If you have a chance, I would strongly recommend checking out Mr. Tim Hartman's school, Horizon Martial Arts, in West Seneca.   I don't know if the Filipino arts are for you or not...but Mr. Hartman is on of the best in the world for what he teaches.

Good luck and and keep us posted!


----------



## kelly keltner (Oct 26, 2006)

welcome


----------



## Hand Sword (Oct 26, 2006)

Welcome aboard Jeff!


----------



## stone_dragone (Nov 2, 2006)

Good luck with your search and welcome to MT!


----------



## Jeff L (Jun 29, 2007)

This thread is back from the dead!



After visiting several school (and looking into a few different MAs), I did end up with Hung Gar Kung Fu. I'm studying under Sifu Robert Gott at the Red Dragon School of Martial Arts.



The bug has definately bitten.


----------



## bluemtn (Jun 29, 2007)

I'm glad that you found "your art"!  I'm sure you'll thoroughly enjoy it.


----------



## ArmorOfGod (Jun 29, 2007)

Welcome back.
I remember Chris Cassamassa (son of Lou Cassamass, who is the founder of Red Dragon Karate).  Chris is beyond amazing.

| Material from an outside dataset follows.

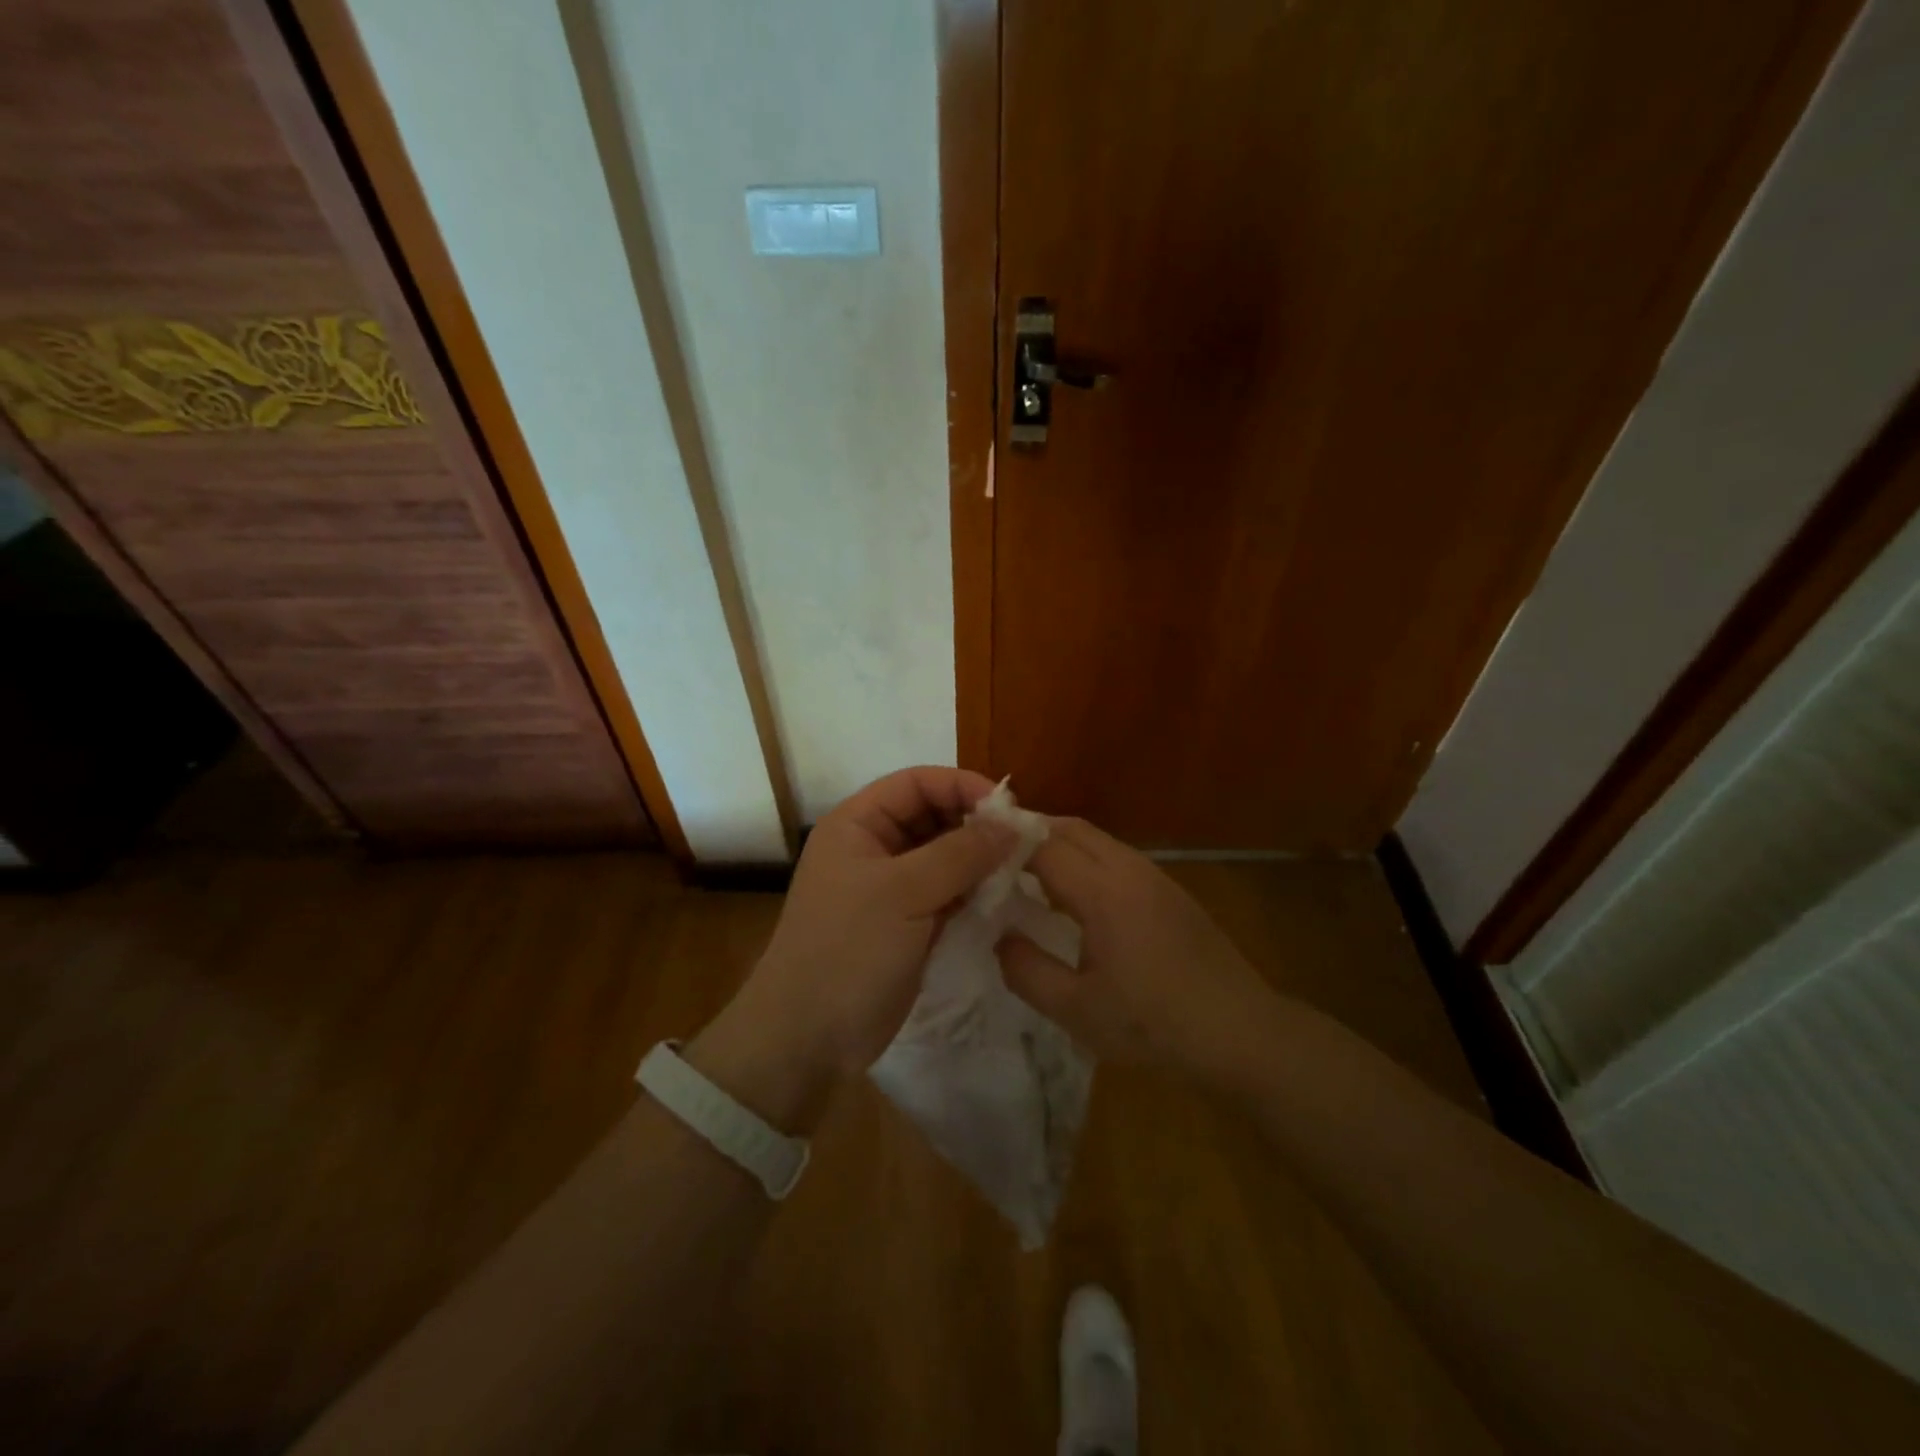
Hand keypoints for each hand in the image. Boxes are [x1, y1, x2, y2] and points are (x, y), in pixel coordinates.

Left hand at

Google him (Chris) when you have a chance.

AoG


----------



## 14 Kempo (Jun 29, 2007)

Welcome back ... enjoy!


----------



## Tswolfman (Jun 30, 2007)

Welcome and good luck on your journey


----------



## Jade Tigress (Jun 30, 2007)

Welcome to Martial Talk!


----------



## Karatedrifter7 (Jun 30, 2007)

Nice to meet you.

Dave


----------



## seasoned (Jul 1, 2007)

You have found the right place Jeff to help you find what you are looking for, welcome and enjoy.


----------